There was no evidence as to what stage of building progress the building was at the completion date but from the photographs taken in July 1987, only the plaintiffs' house had been built out of a row of terrace houses and also no other houses could be seen in the area. Since, from the photographs, the plaintiffs' house appears to be the only house built in the area, it is possible that the construction could have even begun after the completion date. That, however, is of secondary importance.

What is relevant here is that the plaintiffs had entered into a sale and purchase agreement with the defendants to buy the house and had expected to move into the house two years later. They certainly would have made the necessary preparations for this event and any change in plans would have caused them a great deal of inconvenience and expense. Therefore, if the house was not completed on the appointed date and in fact had not been completed even five months thereafter when the notice to terminate was sent to the defendants and was only completed nine months later and the certificate of fitness issued 16 months after the appointed date, the court is of the view that it is within the right of the purchaser plaintiffs to rescind the contract with the defendants based on legal principles and case law.

[24] In my respectful view the learned judge in that case fell into error in equating the right to terminate for a fundamental breach of contract ie, a breach going to the root of the contract on the one hand with the equitable remedy of rescission on the other.

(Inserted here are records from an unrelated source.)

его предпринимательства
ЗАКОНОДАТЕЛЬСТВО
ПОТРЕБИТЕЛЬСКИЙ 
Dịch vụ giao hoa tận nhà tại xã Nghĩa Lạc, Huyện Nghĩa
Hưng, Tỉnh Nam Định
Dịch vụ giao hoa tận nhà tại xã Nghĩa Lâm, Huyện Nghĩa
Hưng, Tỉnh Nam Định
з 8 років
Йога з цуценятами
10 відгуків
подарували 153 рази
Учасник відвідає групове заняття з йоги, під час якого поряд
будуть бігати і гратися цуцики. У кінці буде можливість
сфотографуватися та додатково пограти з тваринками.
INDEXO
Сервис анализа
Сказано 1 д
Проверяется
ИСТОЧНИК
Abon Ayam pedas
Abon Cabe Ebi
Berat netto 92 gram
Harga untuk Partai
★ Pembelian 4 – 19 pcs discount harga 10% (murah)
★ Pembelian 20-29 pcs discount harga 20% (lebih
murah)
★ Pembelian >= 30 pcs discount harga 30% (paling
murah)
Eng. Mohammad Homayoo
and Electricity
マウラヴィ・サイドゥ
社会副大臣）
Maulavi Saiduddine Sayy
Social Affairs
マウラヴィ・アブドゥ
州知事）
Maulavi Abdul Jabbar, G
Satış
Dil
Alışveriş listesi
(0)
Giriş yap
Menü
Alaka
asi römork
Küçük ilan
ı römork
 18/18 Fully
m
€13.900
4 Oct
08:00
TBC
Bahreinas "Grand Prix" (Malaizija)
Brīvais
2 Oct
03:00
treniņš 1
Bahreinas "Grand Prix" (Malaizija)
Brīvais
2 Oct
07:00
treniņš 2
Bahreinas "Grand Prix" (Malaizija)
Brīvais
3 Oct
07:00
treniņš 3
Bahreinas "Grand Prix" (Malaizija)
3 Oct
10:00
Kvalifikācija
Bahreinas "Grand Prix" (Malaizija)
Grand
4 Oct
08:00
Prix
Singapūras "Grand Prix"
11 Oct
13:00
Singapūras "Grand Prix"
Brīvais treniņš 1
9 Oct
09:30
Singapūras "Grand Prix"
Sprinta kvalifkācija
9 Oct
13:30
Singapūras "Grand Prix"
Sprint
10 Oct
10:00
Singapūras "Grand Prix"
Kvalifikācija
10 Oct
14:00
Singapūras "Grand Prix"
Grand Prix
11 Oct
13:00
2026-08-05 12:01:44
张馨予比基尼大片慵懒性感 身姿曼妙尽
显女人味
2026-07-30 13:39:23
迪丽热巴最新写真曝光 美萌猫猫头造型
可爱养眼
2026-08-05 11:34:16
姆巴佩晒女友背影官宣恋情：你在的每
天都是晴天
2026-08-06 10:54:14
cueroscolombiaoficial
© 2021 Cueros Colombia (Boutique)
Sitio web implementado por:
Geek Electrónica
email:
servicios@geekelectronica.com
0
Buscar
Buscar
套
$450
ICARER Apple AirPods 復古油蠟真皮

But the decision is nevertheless correct on its peculiar facts because as may be seen from the judgment, that was a case in which, at the material time the building had not even been constructed. So, as at the date on which the purchaser was to have the house, it had not even been built. Hence that was a case which fell within s. 56(1) of the Act because at the material time, the developer had not done any of the things it had promised to do within the time specified by the contract. But in the case before us the facts are very different. Here, the land was in fact transferred and registered in the plaintiffs' name. So there was part performance in that the defendant had done some of the things it had promised to do. Hence there was no total failure of consideration and s. 56(1) does not apply here.

[25] There is one other authority which counsel drew to our attention. It is Buckand v. Farmer [1979] 1 WLR 221. It was decided after Johnson v. Agnew had been decided by the Court of Appeal but before the Delphic pronouncements of Lord Wilberforce in the House of Lords in that case and in Photo Productions had been handed down. From my reading of that case, there is nothing in the judgment of Buckley LJ that supports the instant plaintiffs. All that the learned Lord Justice said at p. 233 of the report was that the court there found it unnecessary to go into the question whether an innocent party faced with a breach of contract may rescind the transaction ab initio. That such a thing cannot be done was most strongly affirmed by the House of Lords in Johnson v. Agnew.

[26] For the reasons already given I am unable to agree with the decision of the High Court. I would therefore allow the appeal. The declaration and all other orders are set aside. In their place I would enter judgment for the plaintiffs for damages for late delivery and for breach of contract. These shall be assessed by the senior assistant registrar of the High Court to whom this matter is forthwith remitted. In view of the fact that this is an old case, I would, subject to convenience of counsel, fix a very early date for the suit to be mentioned before the senior assistant registrar with a direction to fix an early date for the hearing of the assessment. The appellant/defendant shall have 2/3 of its costs here and in the court below. The deposit is to be refunded to it.

[27] My learned sisters Zaleha Zahari and Zainun bt. Ali, JJCA have seen this judgment in draft and have expressed their agreement with it.